(Stored dataset items)
==============================
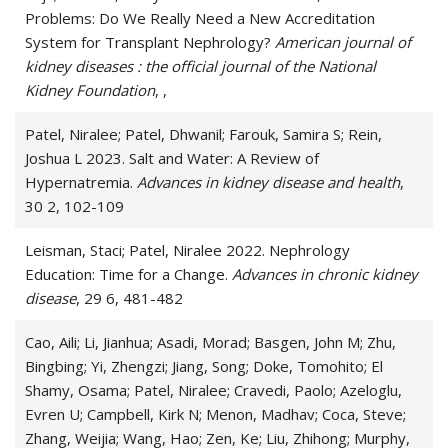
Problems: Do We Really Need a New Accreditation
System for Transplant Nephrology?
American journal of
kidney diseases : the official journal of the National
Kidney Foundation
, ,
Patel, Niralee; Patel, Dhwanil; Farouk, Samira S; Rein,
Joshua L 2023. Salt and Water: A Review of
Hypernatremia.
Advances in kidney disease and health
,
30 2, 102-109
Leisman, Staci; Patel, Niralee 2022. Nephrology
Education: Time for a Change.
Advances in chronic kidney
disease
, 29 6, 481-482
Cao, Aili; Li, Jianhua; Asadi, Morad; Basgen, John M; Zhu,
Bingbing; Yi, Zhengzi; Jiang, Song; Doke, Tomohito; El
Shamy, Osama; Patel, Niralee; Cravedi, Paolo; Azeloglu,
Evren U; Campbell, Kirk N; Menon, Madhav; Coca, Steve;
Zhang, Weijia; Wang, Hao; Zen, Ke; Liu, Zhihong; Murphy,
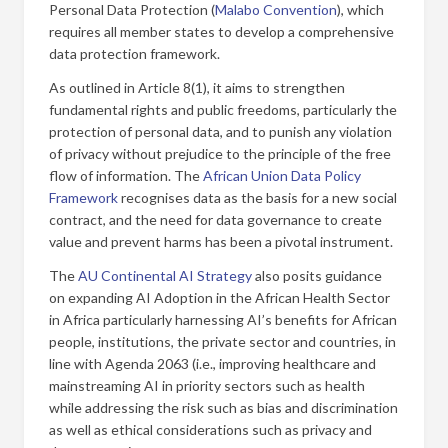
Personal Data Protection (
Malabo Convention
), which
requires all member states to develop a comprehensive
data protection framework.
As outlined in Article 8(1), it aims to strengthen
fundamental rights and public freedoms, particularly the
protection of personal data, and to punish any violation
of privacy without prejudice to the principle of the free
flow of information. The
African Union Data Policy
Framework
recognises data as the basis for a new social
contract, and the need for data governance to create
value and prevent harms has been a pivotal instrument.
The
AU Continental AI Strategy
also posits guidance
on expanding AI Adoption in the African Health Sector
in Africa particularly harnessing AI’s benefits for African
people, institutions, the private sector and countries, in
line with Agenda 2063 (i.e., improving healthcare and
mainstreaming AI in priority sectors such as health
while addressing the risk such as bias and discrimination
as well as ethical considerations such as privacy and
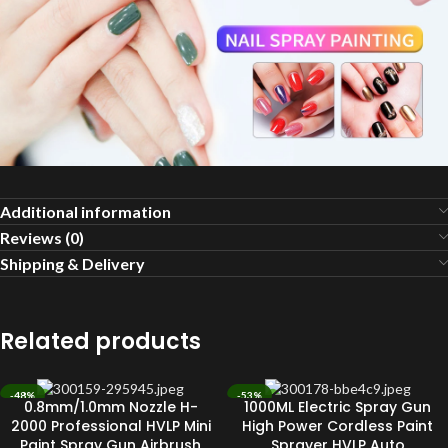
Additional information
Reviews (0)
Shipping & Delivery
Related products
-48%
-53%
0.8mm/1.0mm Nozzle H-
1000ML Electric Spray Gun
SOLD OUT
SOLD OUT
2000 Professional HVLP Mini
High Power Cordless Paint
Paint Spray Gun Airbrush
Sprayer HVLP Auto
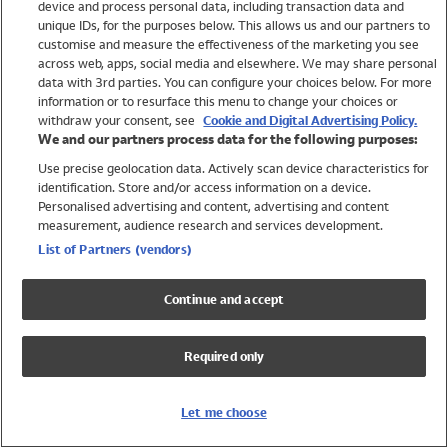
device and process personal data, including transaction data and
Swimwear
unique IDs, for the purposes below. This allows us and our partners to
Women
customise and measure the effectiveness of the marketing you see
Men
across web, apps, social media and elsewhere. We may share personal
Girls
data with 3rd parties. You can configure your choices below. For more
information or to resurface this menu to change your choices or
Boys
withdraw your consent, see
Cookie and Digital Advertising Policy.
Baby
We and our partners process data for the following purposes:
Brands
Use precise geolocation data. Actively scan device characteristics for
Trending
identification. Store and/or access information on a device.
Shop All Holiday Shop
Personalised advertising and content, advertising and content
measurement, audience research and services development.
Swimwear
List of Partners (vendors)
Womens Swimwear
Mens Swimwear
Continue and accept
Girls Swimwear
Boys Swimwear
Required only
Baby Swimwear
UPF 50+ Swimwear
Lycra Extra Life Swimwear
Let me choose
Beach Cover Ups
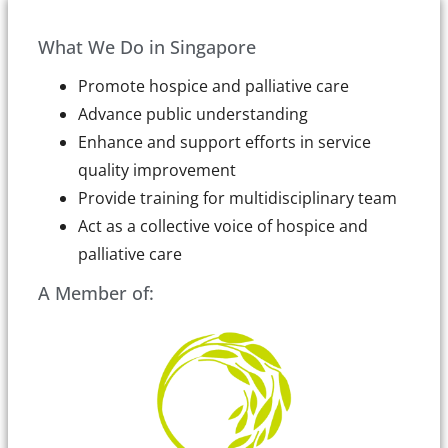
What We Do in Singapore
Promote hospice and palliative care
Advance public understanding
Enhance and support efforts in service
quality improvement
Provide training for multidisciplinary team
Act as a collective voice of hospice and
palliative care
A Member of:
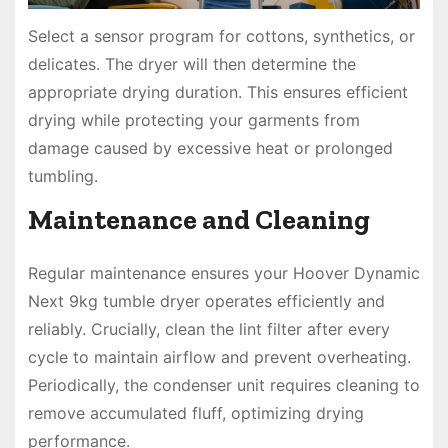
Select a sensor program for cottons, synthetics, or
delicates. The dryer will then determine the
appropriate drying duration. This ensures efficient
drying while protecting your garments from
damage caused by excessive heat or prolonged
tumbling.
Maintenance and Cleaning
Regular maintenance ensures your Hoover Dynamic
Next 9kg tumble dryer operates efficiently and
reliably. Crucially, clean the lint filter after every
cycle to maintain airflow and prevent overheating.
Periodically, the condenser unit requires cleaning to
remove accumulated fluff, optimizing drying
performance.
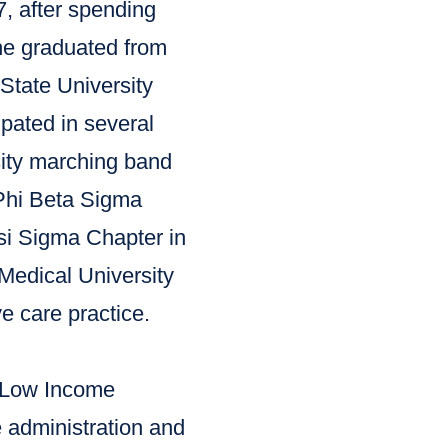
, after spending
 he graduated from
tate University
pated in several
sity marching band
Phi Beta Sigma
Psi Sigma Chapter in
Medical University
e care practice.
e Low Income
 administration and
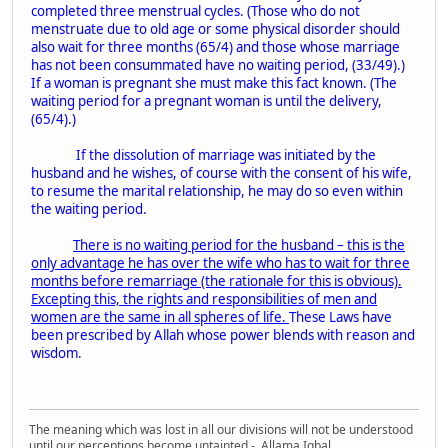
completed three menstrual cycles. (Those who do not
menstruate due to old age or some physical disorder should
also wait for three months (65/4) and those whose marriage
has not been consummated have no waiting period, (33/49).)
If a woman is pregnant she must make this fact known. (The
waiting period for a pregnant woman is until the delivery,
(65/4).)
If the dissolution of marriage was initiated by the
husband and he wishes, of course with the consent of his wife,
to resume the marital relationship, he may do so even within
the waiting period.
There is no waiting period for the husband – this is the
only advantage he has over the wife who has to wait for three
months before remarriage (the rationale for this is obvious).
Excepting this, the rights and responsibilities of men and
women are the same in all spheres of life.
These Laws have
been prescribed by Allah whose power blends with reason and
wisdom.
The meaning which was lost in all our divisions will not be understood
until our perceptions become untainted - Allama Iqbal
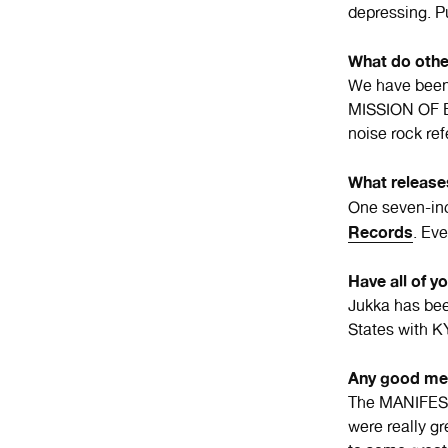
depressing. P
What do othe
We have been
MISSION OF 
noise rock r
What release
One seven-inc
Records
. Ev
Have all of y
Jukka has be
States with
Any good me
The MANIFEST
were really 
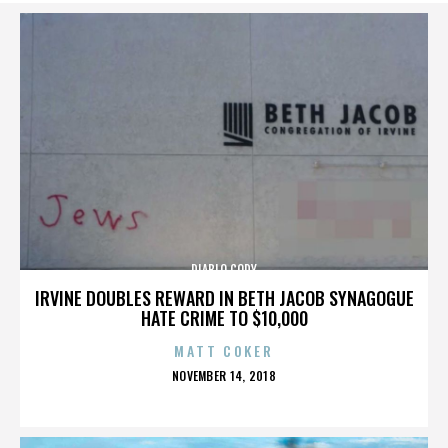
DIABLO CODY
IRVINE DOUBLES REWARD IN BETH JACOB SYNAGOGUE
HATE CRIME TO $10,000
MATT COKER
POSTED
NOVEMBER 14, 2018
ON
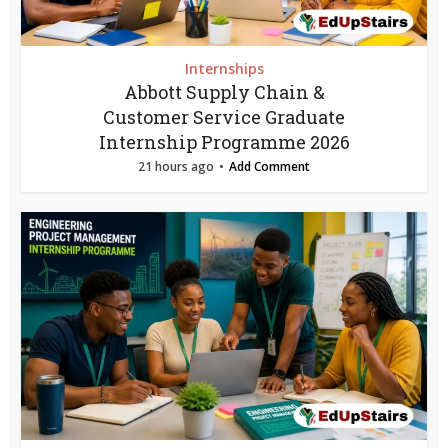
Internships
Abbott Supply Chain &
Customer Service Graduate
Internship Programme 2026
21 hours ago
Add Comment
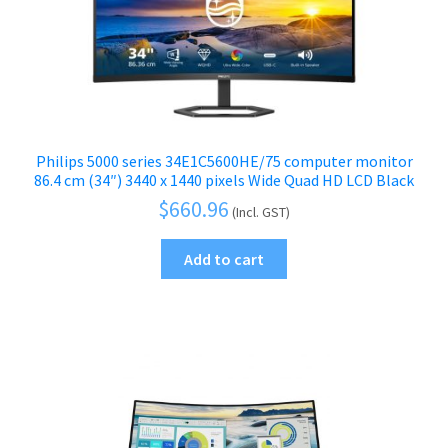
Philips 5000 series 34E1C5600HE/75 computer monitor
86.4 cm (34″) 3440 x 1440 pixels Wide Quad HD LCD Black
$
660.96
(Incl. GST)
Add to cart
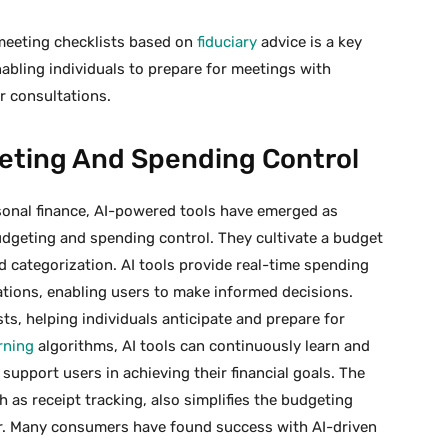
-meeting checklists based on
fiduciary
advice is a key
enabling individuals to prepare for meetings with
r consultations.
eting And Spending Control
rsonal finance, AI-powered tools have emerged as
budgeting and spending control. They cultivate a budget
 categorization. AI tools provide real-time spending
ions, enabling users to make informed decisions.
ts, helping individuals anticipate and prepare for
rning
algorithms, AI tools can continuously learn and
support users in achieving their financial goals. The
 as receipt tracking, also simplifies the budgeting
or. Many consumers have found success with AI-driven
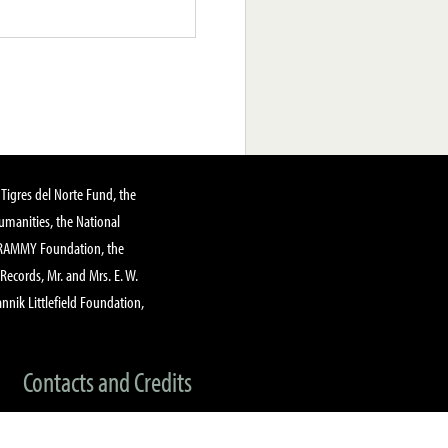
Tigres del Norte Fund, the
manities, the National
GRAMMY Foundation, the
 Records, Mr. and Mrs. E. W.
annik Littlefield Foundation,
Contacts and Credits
==============================
WHAT NEEDS TO BE DONE> When a line in the data contains "which", return it as written.

RESPONSE FOR THIS EXERCISE>
), which
The meaning which was lost in all our divisions will not be understood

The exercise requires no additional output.